→ **Task input**:

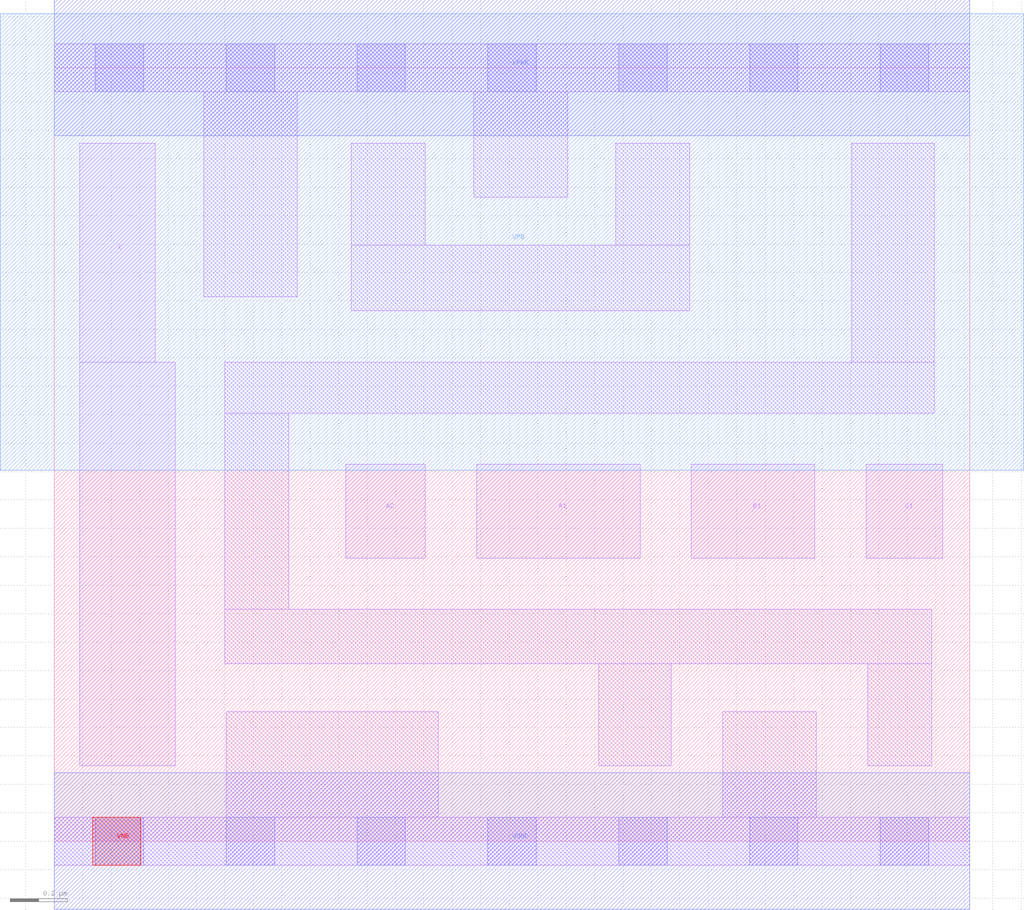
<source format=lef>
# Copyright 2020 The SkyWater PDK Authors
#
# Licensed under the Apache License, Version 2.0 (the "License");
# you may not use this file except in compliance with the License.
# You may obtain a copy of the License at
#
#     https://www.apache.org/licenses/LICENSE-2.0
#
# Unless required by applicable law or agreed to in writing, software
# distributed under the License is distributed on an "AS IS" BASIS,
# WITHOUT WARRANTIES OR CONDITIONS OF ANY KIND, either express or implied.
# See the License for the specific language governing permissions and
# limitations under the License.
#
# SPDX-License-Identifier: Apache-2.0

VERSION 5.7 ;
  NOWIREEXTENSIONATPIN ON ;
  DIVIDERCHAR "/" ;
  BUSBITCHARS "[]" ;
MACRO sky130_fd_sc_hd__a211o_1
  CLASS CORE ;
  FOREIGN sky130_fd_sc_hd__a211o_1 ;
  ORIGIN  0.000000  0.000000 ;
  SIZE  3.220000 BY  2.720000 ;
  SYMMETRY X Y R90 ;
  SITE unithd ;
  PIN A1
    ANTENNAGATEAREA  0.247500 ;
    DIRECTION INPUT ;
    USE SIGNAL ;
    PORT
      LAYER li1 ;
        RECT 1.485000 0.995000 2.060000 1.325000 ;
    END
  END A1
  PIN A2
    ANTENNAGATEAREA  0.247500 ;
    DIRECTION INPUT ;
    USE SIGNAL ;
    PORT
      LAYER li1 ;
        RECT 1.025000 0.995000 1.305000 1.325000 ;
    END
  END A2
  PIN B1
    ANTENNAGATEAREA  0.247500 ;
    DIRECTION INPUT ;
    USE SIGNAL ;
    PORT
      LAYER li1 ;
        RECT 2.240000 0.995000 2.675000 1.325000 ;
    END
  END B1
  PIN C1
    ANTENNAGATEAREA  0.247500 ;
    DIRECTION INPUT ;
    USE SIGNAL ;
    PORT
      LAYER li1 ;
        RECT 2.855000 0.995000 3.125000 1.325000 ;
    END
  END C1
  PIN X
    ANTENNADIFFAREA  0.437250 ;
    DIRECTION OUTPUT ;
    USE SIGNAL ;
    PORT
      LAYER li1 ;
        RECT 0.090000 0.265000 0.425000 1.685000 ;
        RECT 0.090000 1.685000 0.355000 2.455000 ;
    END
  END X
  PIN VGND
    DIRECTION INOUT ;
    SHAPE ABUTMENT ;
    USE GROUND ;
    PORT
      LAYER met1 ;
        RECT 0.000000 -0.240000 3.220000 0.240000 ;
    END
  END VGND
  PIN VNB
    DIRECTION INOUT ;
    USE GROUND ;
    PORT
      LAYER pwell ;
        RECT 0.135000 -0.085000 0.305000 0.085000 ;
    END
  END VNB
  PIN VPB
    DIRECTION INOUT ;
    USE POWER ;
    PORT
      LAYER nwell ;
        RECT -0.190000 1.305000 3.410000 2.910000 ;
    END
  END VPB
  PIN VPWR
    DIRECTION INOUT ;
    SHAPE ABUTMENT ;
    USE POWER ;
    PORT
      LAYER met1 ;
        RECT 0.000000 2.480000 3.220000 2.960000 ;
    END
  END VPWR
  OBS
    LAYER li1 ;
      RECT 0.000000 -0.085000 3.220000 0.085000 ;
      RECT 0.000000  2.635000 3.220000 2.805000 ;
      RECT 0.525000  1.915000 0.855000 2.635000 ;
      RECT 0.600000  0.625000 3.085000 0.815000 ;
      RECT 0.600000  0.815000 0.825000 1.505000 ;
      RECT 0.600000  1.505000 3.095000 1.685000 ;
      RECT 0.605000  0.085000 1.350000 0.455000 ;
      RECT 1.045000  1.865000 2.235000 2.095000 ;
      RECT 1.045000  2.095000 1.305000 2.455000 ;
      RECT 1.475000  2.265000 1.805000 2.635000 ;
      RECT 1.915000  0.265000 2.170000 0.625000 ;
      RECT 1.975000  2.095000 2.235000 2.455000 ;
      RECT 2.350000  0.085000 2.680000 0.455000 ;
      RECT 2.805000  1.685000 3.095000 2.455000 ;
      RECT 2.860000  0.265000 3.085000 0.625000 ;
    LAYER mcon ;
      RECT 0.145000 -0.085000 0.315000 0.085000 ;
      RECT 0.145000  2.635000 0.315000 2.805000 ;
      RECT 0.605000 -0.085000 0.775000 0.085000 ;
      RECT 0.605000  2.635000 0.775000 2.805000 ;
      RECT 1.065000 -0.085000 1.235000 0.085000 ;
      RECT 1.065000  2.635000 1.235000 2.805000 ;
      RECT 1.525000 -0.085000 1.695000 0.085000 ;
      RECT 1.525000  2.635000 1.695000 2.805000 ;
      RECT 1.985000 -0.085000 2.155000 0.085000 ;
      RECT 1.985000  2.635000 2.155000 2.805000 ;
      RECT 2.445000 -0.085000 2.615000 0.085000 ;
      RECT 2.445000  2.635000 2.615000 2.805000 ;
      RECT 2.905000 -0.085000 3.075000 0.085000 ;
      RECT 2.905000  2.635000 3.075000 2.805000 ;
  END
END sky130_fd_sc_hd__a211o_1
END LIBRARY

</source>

→ **What is being asked**: Please give back, exactly as it stands above, the stretch from the line with "# Copyright 2020 The SkyWater PDK Authors" through the line with "# distributed under", and no line outside it.

→ **Response to this task**:
# Copyright 2020 The SkyWater PDK Authors
#
# Licensed under the Apache License, Version 2.0 (the "License");
# you may not use this file except in compliance with the License.
# You may obtain a copy of the License at
#
#     https://www.apache.org/licenses/LICENSE-2.0
#
# Unless required by applicable law or agreed to in writing, software
# distributed under the License is distributed on an "AS IS" BASIS,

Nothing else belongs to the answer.